On March 14, Charlie Hannerton, a volunteer helping Ukrainian refugees at Poland’s border posted a photo of piles and piles of clothing. Of course, these are donations from people around the world trying to help those who have had to leave their home and their belongings behind as Russia invaded the country. The problem, according to Hannerton, is that the amount of clothing is overwhelming the camps and the volunteers. In a post on Facebook, he showed an enormous heap of clothing, and boxes laying on the street. “When they say no clothes, this is why. This is where clothes end up. Once refugees get to the camps, they then have to get coaches to their next destination in Europe and cannot take bags as there is little space,” he wrote. “This is just a few piles directly outside my tent in Medyka, this is the scene in all camps.”
This is not to say that the donations are wrong or that there is any malicious intent in giving away clothing in a time when people are in need. However, clothing can become burdensome in these situations, and there are ways to approach donations so that they don’t create unintended chaos in the place they land.
Before you donate, be sure that clothing is what is being asked for.
Oftentimes, clothing is a quick and easy donation, one that many of us already have ready to go. Organizations work hard to take these in and ship them around the world, but sometimes it’s not what is actually needed. Even if clothing was an ask last week, it might not be the same this week after thousands answer the call. Make sure you check this before you send your second-hand stuff to see if clothes are still on the list of requests.
If clothing is needed, find out what type you should donate.
Make sure you are sending what is actually requested. In the case of refugee camps in Eastern Europe, that might be items like coats and scarves. Around the globe, disaster areas and refugee camps have had to deal with piles of clothing that isn’t appropriate for the situation – like high heels or athletic wear.
Do not send damaged clothing.
Give money instead if you can.
If you realize that clothing isn’t what’s needed where you want to donate, giving money is better.
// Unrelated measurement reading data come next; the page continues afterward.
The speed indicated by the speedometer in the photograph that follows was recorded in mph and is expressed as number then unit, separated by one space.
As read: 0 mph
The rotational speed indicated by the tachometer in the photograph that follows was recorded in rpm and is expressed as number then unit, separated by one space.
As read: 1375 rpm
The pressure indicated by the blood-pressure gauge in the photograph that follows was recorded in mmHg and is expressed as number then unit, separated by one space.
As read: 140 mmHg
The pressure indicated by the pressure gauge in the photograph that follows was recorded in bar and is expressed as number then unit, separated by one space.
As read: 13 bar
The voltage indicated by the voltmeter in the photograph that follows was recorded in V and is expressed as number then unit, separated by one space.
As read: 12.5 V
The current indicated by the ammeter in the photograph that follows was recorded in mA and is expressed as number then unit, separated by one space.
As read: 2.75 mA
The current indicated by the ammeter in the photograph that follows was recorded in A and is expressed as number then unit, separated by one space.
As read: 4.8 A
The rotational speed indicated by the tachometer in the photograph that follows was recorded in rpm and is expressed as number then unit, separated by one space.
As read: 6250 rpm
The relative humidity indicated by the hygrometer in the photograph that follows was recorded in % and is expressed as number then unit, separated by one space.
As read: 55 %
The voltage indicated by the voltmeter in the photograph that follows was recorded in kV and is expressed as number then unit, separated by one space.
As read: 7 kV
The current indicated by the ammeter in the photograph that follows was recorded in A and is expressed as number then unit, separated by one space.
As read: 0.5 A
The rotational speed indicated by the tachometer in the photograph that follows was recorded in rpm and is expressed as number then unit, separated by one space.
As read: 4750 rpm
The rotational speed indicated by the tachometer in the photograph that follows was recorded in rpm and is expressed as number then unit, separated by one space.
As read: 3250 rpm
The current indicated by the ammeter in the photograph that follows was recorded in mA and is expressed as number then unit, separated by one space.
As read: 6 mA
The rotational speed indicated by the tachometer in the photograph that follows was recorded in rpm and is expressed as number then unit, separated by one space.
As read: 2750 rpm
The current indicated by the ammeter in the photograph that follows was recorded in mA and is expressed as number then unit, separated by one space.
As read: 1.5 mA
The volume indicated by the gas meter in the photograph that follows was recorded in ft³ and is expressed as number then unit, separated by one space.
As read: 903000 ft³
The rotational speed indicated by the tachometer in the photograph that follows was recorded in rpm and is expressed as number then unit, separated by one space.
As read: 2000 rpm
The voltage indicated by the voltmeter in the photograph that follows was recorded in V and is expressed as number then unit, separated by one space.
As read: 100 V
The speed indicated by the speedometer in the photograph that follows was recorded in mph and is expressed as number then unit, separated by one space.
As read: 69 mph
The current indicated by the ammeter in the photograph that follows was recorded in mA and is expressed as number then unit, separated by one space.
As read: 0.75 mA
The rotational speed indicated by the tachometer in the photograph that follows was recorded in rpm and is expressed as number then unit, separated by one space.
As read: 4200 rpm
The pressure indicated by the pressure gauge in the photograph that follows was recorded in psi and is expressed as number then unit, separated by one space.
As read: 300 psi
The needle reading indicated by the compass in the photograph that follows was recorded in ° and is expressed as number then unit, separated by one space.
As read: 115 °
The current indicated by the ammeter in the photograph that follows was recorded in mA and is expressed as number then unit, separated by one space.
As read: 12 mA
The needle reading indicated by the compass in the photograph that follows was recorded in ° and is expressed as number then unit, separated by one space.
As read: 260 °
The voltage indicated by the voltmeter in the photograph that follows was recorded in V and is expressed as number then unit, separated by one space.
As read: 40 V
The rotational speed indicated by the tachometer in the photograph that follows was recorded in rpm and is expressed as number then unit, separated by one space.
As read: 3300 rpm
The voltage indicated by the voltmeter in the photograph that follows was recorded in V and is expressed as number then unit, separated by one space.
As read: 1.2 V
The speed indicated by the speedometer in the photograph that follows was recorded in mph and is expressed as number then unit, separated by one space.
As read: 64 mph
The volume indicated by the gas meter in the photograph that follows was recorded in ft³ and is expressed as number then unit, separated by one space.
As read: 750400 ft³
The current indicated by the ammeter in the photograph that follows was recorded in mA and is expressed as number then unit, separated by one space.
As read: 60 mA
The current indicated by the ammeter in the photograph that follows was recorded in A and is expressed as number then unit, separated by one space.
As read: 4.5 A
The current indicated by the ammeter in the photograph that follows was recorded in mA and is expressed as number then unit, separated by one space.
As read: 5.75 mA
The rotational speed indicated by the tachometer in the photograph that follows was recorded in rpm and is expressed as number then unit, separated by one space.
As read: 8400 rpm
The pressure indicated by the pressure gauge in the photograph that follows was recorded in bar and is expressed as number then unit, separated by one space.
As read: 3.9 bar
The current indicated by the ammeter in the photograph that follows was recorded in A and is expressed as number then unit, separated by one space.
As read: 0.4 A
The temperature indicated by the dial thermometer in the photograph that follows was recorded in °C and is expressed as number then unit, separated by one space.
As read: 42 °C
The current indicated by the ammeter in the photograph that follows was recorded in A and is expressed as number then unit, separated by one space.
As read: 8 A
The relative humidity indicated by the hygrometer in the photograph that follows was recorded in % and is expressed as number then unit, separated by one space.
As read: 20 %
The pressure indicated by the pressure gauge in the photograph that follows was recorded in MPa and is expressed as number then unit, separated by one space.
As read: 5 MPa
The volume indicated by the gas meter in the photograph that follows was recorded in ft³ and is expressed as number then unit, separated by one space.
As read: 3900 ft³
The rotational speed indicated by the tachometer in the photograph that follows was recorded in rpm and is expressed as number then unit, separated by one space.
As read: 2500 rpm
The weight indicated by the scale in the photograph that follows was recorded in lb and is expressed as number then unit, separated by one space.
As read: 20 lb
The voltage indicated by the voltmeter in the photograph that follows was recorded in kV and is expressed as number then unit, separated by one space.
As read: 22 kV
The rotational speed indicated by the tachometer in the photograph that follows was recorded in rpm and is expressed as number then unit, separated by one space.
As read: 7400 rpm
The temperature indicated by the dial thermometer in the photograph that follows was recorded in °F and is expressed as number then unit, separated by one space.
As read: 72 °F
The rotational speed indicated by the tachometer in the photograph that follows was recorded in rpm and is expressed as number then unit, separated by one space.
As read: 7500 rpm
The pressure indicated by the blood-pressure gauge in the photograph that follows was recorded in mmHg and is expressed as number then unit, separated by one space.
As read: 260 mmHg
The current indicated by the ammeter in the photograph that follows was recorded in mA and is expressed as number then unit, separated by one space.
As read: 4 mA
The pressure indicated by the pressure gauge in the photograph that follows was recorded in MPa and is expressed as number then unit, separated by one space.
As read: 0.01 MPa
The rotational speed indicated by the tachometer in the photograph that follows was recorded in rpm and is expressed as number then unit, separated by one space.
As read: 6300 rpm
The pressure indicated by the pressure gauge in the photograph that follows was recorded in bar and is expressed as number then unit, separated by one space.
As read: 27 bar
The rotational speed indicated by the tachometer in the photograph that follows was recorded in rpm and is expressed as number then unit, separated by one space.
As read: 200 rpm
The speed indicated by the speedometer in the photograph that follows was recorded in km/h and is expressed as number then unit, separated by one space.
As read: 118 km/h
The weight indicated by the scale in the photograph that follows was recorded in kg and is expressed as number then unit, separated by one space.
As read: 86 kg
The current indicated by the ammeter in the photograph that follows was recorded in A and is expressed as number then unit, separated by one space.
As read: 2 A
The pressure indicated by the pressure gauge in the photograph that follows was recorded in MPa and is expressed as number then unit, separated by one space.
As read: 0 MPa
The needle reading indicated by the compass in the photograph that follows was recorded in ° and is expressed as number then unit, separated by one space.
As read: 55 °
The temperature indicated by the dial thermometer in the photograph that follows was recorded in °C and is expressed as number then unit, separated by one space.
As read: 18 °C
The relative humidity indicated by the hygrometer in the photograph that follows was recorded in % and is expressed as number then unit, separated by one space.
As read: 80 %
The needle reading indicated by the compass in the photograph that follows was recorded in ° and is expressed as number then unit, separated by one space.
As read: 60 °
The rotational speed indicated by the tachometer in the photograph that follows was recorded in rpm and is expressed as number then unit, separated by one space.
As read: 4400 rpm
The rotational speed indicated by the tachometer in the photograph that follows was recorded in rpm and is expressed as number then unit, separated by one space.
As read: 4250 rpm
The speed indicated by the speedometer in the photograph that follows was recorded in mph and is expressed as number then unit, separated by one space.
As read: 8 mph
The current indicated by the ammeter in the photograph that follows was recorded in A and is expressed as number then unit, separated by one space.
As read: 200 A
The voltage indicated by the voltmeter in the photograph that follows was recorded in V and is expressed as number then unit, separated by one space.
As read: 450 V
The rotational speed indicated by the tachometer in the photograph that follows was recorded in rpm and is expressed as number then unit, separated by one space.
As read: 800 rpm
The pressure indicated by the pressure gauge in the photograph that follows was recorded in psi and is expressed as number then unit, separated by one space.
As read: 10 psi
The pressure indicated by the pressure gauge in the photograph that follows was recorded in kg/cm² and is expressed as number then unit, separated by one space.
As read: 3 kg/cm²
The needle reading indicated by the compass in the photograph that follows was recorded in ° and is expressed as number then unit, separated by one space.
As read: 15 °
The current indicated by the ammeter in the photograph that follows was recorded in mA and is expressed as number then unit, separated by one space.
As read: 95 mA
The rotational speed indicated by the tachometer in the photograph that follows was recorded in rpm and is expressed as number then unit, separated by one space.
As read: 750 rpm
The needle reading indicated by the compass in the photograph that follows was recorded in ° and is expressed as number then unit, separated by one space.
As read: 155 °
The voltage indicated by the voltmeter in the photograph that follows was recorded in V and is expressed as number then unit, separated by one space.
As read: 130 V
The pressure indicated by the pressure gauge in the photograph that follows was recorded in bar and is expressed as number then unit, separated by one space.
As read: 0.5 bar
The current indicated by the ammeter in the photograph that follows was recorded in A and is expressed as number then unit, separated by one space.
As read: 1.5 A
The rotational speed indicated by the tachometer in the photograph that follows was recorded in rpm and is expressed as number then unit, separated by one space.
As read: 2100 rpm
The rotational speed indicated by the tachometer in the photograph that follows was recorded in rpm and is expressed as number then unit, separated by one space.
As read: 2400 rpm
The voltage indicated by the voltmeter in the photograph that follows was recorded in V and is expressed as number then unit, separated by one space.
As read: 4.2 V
Make sure you are donating to a trusted organization. Here is a great list.
If you want your used-clothing to make an impact in the future, divide it up.
In the winter, coats can go to a coat drive in your area. Suits and blazers can go to an organization that helps people who need clothing for work. Damaged clothing can be sent to upcycling or recycling instead of clogging up donation bins and ending up in the trash. Instead of sending a giant garbage bag hoping it makes it where it’s supposed to go, be mindful with your donations.